MUST READ: Atkins best practice and standard recommendations (McVaugh & Cunningham, 2009)

I've been toying with the idea of jotting down a list of suggested "best practice" recommendations and suggested professional standards based on the mass of literature that I've been reading since starting the ICDP blog.  Every time I think I should start, I have been paralyzed by the sheer scope of the task....reading and taking notes from all relevant literature sources would take massive time...and I have no grad. assistants or employees.  I was thus thrilled when the following article arrived in my email inbox today.

Although I may not agree 100% with everything these authors state, I must say that with regard to what I have read to date, this article is probably the best single and solid source on suggested best practice and professional standard recommendations for the assessment and Dx of MR/ID in Atkins cases.  The authors present 20 different recommended guidelines covering a large number of the critical issues in assessment and DX of MR/ID in a legal context (e.g., practice effects, SEM, Flynn Effect, retrospective assessment of AB, adaptive behavior domains, different state statutes, etc.). 

This is a MUST read for all mental health professionals and folks in the legal profession who are involved in Atkins cases.  I think this document could serve as a foundational starting point for any group working on the development of standards and practice recommendations in Atkins MR/ID cases.

Kudos to the authors for the excellent work.  I plan to reread numerous times, and may add "my variations on a theme" to some of the specific guidelines (when time permits).

MacVaugh, G. & Cunningham, M. (2009).  Atkins v.

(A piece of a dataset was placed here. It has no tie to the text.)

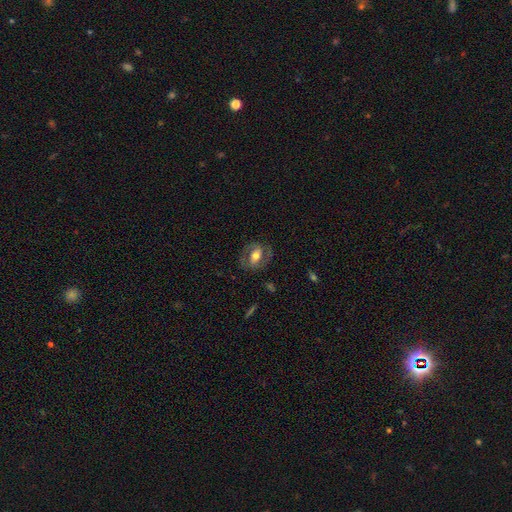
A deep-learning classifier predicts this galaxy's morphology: Overall: featured or disk (61%; smooth 32%). Edge-on disk: no (94%). Bar: no (35%; strong 33%). Spiral arms: yes (64%; no 36%). Bulge size: moderate (66%). Merging: none (73%).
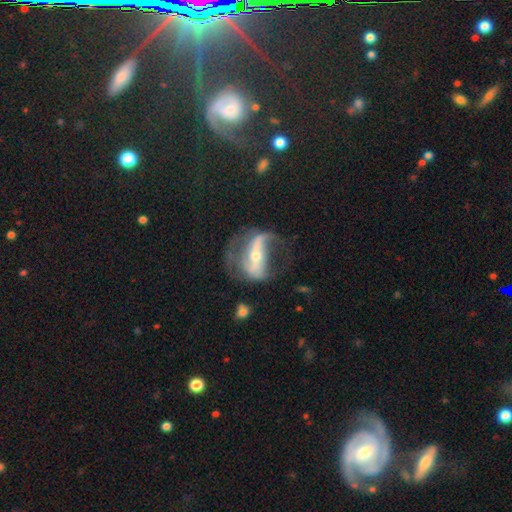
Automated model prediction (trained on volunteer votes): The model was most divided on "bulge size": small: 51%, moderate: 44%, large: 3%, none: 2%, dominant: 1%. Remaining: edge-on disk — no (92%); spiral arms — yes (86%); smooth or featured — featured or disk (82%); spiral arm count — 2 (78%); bar — strong (57%); spiral winding — loose (54%); merging — none (46%).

Virginia: Implications and recommendations for forensic practice. The Journal of Psychiatry the Law, 37, 131-187 (click here to view)


In 2002, the United States Supreme Court held in the landmark case of Atkins v. Virginia that the execution of individuals who have mental retardation is unconstitutional. Following the Atkins holding, courts in death penalty jurisdictions have relied heavily upon mental health professionals in making a determination of whether or not capital offenders have mental retardation. The determination of mental retardation in death penalty cases, however, presents complex challenges for both courts and mental health professionals. In addition, there is variability in how death penalty states define mental retardation and in the assessment methods used by mental health professionals to diagnose mental retardation in such cases. The purpose of this article is to (a) describe how statutes in death penalty jurisdictions have operationalized the various clinical definitions of mental retardation, (b) discuss issues confronting examiners in assessing and diagnosing mental retardation in Atkins cases, and (c) provide recommendations for forensic practice.